RIYADH: Saudi equities closed higher on Wednesday, with the Tadawul All Share Index rising 51.52 points, or 0.47 percent, to finish at 10,945.15. 

Trading activity was robust, with 373.9 million shares exchanged and total turnover reaching SR6.81 billion. 

The MT30 Index also ended the session in positive territory, advancing 11.93 points, or 0.82 percent, to 1,472.82, while the Nomu Parallel Market Index declined 116.82 points, or 0.49 percent, to 23,551.47, reflecting continued volatility in the parallel market.

The main market saw 90 gainers against 171 decliners, indicating selective buying. 

On the upside, Al Kathiri Holding Co. led gainers, closing at SR2.18, up SR0.12, or 5.83 percent. Wafrah for Industry and Development Co. advanced to SR23, gaining SR0.99, or 4.5 percent, while Al Ramz Real Estate Co. rose 4.35 percent to close at SR60.

SABIC Agri-Nutrients Co. added 4.21 percent to SR118.70, and Al Jouf Agricultural Development Co. climbed 4.12 percent to SR45. 

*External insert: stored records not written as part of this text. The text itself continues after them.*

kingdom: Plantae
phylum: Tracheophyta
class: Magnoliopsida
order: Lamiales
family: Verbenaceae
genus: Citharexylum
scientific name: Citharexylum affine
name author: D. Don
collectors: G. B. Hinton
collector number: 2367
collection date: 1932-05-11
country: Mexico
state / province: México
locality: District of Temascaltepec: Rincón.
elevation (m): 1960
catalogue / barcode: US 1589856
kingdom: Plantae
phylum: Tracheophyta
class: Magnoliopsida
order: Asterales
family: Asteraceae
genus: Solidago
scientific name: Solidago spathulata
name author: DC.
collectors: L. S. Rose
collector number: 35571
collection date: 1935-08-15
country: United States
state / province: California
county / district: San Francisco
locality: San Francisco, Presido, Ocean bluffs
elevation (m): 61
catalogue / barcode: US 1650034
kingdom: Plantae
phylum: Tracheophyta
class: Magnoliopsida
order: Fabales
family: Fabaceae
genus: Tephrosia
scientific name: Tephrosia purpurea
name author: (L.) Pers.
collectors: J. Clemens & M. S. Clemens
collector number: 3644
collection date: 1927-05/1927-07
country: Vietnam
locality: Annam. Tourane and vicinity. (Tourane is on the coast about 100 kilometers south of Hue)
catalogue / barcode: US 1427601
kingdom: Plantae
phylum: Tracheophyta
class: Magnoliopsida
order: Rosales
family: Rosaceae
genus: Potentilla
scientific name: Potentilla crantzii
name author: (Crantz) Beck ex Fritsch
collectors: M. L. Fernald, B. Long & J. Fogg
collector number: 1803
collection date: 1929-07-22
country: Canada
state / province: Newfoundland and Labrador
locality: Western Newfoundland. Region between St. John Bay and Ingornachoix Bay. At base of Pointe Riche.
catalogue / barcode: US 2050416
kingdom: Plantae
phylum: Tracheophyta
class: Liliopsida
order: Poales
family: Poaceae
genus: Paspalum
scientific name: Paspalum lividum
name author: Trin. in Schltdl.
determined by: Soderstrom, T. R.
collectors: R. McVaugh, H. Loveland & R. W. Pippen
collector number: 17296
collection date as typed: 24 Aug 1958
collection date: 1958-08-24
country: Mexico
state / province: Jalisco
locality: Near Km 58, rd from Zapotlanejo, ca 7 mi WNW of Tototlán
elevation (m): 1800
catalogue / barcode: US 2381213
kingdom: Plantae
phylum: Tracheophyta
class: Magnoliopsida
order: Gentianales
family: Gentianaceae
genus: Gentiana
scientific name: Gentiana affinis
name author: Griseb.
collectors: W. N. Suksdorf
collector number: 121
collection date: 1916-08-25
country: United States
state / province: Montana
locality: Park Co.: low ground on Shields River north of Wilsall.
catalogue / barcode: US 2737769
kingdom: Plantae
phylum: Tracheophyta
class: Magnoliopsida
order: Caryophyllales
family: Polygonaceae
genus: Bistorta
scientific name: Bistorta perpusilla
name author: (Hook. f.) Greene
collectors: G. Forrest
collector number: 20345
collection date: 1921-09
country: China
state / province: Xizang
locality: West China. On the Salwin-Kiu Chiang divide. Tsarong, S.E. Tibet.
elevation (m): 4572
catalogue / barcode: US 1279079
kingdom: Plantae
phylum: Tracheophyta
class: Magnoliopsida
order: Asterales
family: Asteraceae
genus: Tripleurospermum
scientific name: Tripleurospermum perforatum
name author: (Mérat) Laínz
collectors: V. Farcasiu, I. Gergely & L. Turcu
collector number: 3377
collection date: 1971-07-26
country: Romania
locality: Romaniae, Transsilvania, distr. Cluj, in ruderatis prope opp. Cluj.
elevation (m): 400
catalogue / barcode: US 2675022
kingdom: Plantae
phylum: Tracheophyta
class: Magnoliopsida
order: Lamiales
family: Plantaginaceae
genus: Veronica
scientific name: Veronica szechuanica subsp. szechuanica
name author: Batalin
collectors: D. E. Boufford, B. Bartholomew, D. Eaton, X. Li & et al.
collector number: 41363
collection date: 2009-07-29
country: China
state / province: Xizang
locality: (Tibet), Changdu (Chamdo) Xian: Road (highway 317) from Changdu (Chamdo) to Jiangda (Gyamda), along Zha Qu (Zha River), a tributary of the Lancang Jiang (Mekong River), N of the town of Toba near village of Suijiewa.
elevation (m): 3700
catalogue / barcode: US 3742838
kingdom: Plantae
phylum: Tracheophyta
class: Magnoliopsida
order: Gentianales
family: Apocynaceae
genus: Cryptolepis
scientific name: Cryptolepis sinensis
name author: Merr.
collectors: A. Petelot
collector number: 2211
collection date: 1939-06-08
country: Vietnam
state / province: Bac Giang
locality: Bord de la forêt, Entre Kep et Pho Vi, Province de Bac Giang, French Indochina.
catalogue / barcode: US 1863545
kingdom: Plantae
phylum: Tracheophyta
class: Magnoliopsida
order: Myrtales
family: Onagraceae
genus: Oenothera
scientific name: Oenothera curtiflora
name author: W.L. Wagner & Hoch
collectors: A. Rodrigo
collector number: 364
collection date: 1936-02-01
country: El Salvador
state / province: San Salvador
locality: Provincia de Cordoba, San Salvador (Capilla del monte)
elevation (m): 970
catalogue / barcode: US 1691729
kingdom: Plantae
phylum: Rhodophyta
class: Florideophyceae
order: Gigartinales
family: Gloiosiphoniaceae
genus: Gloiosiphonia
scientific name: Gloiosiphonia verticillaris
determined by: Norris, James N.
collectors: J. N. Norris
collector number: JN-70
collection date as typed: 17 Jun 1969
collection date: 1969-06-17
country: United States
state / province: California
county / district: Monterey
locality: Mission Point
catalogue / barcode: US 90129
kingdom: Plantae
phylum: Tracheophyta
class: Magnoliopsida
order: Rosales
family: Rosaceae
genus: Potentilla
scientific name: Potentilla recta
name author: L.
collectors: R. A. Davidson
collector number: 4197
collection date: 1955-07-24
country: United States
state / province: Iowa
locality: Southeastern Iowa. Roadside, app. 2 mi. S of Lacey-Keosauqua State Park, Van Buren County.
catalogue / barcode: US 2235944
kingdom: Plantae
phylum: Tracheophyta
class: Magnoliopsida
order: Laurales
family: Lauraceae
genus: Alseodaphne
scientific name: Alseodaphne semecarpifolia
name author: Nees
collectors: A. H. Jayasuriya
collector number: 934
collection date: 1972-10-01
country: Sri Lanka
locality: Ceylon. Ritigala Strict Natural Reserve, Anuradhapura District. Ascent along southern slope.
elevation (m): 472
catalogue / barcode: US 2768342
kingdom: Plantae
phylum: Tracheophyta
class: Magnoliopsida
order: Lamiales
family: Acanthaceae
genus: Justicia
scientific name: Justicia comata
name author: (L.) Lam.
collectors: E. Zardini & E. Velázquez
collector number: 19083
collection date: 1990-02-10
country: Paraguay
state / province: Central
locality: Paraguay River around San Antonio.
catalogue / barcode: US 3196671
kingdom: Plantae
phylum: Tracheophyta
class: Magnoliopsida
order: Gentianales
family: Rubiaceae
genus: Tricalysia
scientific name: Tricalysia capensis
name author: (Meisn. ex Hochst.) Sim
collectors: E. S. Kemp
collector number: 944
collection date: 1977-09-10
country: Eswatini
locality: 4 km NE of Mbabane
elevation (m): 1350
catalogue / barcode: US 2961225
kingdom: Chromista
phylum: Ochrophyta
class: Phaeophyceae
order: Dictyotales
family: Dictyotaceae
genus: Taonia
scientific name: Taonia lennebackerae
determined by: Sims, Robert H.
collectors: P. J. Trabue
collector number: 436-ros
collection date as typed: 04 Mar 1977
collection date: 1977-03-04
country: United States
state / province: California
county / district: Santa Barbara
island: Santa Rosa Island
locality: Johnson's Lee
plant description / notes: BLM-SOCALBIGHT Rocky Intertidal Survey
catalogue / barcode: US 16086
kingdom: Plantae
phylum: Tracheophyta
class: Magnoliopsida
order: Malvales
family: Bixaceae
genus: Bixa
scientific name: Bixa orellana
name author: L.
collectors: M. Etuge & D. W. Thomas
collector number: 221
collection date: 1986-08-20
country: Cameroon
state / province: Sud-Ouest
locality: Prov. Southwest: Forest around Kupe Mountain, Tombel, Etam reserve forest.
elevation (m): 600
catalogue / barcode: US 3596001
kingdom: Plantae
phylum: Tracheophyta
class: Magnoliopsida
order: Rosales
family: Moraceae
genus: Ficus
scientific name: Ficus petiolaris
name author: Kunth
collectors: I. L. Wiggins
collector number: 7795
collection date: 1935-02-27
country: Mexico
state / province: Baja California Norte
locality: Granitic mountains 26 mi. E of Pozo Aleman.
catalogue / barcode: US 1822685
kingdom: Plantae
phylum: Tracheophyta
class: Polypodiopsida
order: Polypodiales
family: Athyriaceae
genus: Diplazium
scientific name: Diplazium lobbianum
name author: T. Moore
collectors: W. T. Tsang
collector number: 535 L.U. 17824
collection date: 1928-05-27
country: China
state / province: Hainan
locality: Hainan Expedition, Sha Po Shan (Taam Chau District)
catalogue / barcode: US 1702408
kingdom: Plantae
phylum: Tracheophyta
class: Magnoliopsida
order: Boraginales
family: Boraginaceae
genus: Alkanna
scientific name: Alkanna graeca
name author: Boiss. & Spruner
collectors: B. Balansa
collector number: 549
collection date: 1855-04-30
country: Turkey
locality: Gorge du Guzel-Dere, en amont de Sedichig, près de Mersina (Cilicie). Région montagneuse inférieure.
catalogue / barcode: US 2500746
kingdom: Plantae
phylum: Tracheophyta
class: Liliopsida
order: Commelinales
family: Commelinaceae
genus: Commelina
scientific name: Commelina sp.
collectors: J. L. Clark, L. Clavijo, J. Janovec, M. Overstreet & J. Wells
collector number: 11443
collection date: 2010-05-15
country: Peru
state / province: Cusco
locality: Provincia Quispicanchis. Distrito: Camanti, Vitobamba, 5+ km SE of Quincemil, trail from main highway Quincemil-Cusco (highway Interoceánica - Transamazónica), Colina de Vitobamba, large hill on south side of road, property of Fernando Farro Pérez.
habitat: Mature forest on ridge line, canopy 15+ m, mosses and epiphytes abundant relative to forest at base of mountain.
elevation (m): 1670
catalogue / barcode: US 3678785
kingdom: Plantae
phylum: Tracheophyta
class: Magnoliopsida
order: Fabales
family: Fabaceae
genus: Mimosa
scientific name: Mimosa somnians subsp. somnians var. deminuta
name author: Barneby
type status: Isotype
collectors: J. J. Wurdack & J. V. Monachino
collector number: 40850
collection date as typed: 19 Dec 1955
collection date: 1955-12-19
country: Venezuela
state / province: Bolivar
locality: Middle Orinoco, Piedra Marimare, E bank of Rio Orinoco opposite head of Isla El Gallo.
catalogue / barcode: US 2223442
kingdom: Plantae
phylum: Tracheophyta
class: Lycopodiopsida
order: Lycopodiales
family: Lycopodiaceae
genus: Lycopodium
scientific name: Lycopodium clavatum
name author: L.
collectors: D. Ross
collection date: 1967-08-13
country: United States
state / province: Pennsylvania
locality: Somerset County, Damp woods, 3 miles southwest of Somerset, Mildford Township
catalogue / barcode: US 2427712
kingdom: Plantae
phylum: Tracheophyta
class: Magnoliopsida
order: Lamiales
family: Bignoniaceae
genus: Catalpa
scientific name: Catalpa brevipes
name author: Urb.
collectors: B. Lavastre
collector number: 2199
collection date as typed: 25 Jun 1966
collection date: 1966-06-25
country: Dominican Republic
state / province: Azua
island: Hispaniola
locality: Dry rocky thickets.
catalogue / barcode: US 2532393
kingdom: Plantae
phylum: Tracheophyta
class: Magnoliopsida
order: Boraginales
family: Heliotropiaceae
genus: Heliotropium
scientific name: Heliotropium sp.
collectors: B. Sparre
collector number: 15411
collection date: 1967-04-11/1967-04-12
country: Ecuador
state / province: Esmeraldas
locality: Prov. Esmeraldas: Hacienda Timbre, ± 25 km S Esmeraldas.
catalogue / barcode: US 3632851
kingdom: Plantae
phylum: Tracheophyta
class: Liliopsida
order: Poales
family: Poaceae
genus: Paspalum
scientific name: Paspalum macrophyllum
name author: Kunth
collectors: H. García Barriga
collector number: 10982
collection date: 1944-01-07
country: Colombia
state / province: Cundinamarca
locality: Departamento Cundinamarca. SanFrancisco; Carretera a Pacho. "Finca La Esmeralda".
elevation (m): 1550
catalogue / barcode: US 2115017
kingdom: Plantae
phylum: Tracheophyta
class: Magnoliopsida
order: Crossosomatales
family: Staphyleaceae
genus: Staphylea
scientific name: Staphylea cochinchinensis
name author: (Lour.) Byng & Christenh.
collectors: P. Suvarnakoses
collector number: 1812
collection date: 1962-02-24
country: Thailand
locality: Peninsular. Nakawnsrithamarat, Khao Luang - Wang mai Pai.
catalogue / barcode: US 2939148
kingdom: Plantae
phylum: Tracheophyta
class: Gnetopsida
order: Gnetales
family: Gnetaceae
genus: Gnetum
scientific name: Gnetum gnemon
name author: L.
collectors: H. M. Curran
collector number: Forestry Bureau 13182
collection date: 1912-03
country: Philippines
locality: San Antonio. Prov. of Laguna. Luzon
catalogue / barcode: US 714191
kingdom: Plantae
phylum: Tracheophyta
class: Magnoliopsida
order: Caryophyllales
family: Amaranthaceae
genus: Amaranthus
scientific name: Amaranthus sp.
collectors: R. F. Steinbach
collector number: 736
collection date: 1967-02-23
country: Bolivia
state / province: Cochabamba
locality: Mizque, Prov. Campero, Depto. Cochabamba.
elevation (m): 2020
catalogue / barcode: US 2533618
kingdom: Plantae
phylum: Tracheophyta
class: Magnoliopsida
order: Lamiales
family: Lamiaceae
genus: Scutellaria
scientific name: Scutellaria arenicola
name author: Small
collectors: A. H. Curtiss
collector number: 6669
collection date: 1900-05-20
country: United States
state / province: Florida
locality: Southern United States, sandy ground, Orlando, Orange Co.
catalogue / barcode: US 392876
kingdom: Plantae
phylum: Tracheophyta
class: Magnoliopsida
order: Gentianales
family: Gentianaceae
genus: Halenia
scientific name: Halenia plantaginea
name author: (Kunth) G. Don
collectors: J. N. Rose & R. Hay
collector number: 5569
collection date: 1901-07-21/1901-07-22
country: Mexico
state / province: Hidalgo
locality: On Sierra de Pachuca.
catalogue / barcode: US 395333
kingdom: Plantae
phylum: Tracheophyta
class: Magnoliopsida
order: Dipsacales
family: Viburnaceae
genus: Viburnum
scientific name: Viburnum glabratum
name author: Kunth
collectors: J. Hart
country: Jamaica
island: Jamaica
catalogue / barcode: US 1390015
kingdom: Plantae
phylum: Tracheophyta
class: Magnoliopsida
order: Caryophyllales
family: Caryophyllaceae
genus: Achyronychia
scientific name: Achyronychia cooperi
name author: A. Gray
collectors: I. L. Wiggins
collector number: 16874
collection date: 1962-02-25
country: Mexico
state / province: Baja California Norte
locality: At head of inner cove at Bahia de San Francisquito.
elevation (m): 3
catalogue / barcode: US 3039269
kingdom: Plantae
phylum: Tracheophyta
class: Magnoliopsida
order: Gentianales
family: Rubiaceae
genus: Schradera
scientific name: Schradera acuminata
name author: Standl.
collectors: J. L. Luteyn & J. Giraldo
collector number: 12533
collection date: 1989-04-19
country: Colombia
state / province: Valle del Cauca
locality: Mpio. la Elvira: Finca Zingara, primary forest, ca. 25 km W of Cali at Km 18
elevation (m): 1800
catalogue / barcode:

Meanwhile, losses were led by Saudi Industrial Export Co., which fell 9.73 percent to SR2.69. United Cooperative Assurance Co. declined 5.08 percent to SR3.74, while Thimar Development Holding Co. dropped 4.54 percent to SR35.30.  

Abdullah Saad Mohammed Abo Moati for Bookstores Co. retreated 4.15 percent to SR48.50, and Gulf Union Alahlia Cooperative Insurance Co. slipped 3.96 percent to SR10.44. 

On the announcement front, Saudi National Bank announced its intention to issue US dollar-denominated Additional Tier 1 capital notes under its existing international capital programe, with the final size and terms to be determined subject to market conditions and regulatory approvals.  

The planned issuance aims to strengthen Tier 1 capital and support the bank’s broader financial and strategic objectives.  

The stock closed at SR42.70, gaining SR0.70, or 1.67 percent, reflecting positive investor reaction to the capital management move. 

Separately, Almasane Alkobra Mining Co. said its board approved the establishment of a wholly owned simplified joint stock company to provide drilling, exploration and related support services, with a share capital of SR100 million and headquarters in Najran, subject to regulatory approvals.  

The new subsidiary aligns with the company’s strategy to enhance operational efficiency and expand its role in the Kingdom’s mining sector.

Shares of Almasane Alkobra Mining closed at SR98.70, up SR0.30, or 0.3 percent, by the end of the session.